Затем добавьте 140 микролитров экстракта матрицы и аккуратно хорошо перемешайте, чтобы избежать пузырьков воздуха, затем создайте купола для органоидов, быстро добавив 50 микролитров раствора на купол в предварительно расплавленную 6-луночную пластину. Инкубируйте плиту и дайте куполам затвердеть в течение 5 минут. Через 5 минут переверните 6-луночную пластину вверх дном и продолжайте затвердевание в течение дополнительных 25 минут.
После инкубации добавляют в каждую лунку по 2,5 миллилитра полной питательной среды и помещают пластинку в инкубатор для органоидной культуры. Зеленый флуоресцентный белок был обнаружен почти в 100% клеток, что свидетельствует о высокой эффективности трансдукции аденовируса. Окрашивание гематоксилина и эозина и иммуногистохимия опухолей тройных нокаутных органоидов показали морфологию полноценной уротелиальной карциномы с положительной экспрессией белка маркеров базального подтипа CK5 и p63.
Нерекомбинированные флокированные аллели были обнаружены в уротелиальных клетках, не обработанных аденовирусом, тогда как рекомбинированные аллели наблюдались в тройных нокаутных органоидах. В целом, для формирования 2-сантиметровой подкожной опухоли требовалось от 2 до 3 недель. Иммуногистохимия тройных нокаутных органоидов, in vivo ксенотрансплантатов, показала положительную экспрессию белков CK7, CK5 и p63.
Обнаружена отрицательная экспрессия белков CK8 и уроплакина. Маркер мезенхимы, виментин, был обнаружен только в опухолевой капсуле или строме. Диссоциация мочевого пузыря мыши не должна превышать 30 минут.
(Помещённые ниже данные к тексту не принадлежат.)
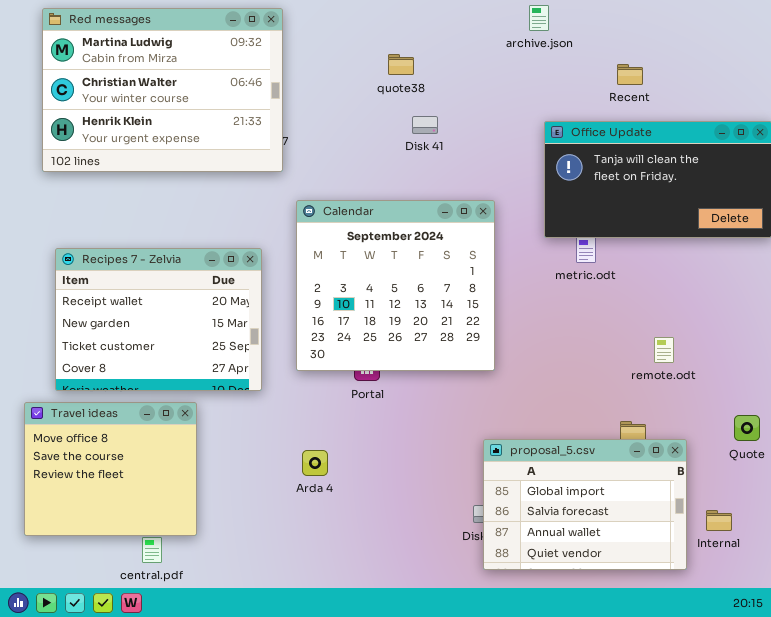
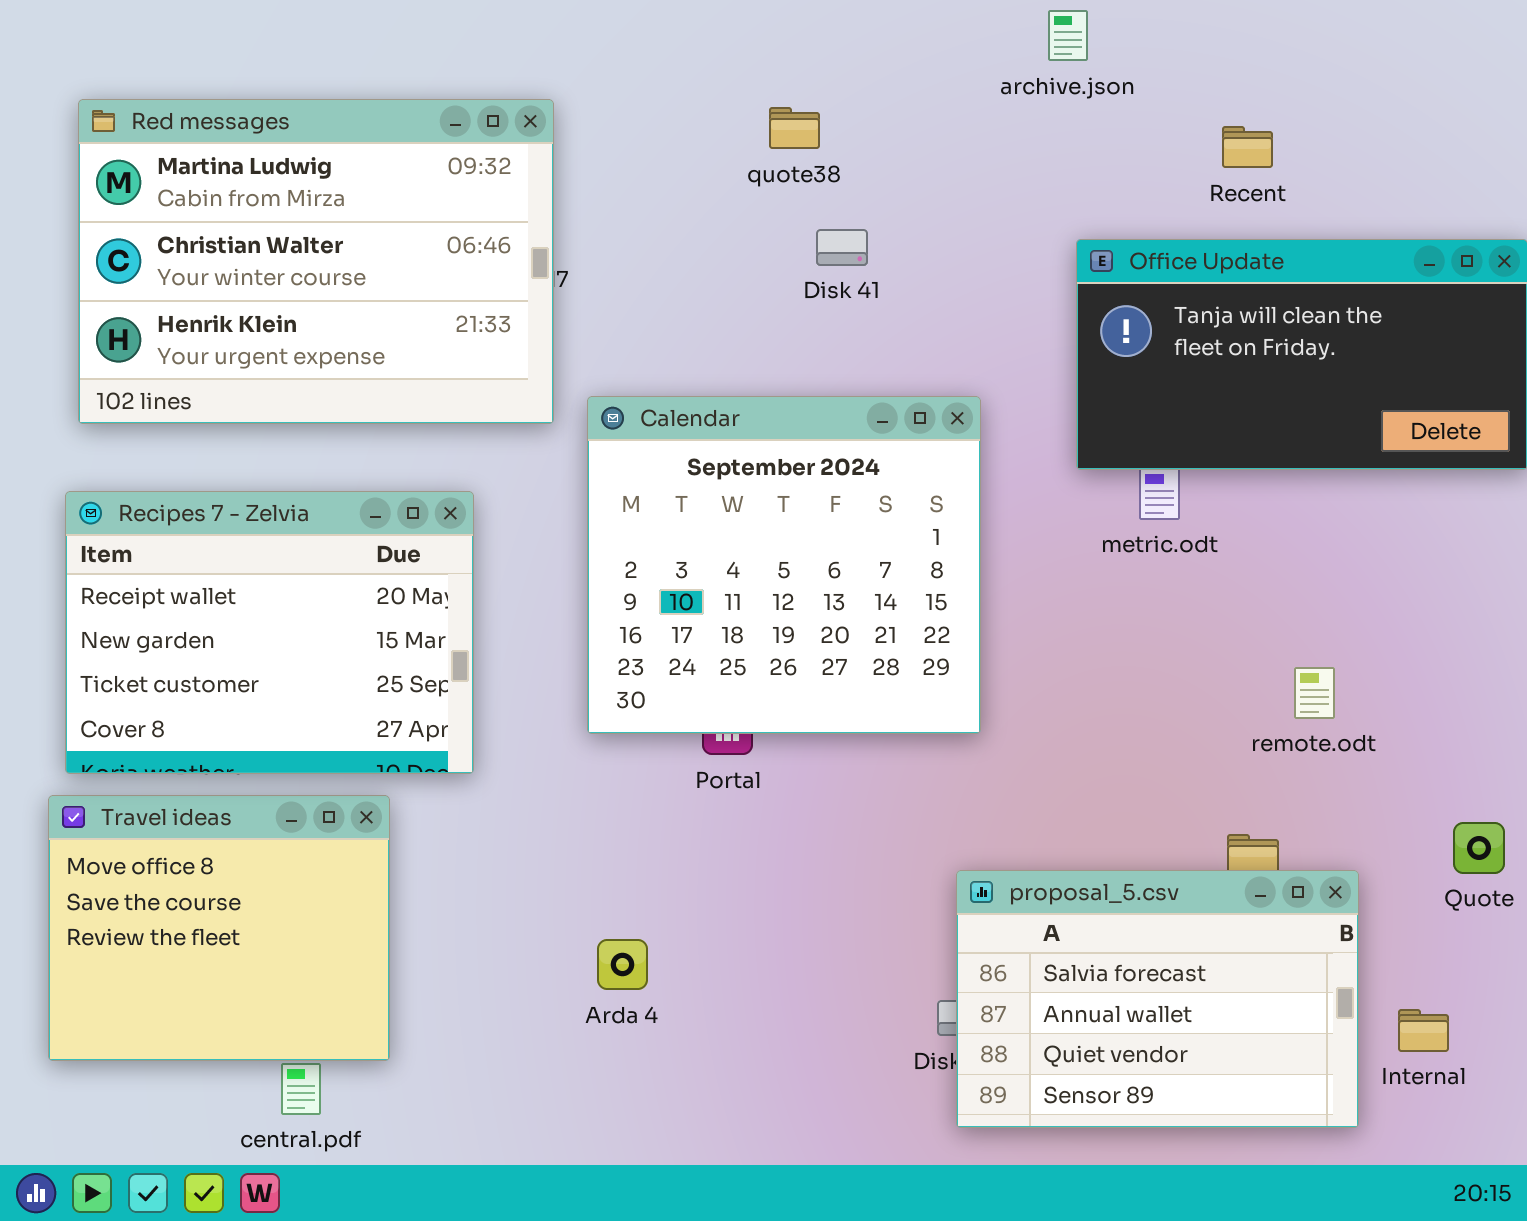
Red messages: [42,8,283,172] -> [78,99,554,424], moved
Recipes 7 - Zelvia: [55,248,262,391] -> [65,491,474,774], moved
proposal_5.csv: [483,439,687,570] -> [956,870,1359,1128], scrolled down 1 row
Arda 4: [302,450,328,476] -> [597,939,648,990], moved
Более длительное время диссоциации может увеличить процент клеток стромы, таких как эндотелиальные клетки и фибробласты Этот подход может быть объединен с сортировкой клеток или клеточным типом специфического аденовируса для генерации клеточного типа специфических органоидов, таких как просвет по сравнению с базальными органоидами.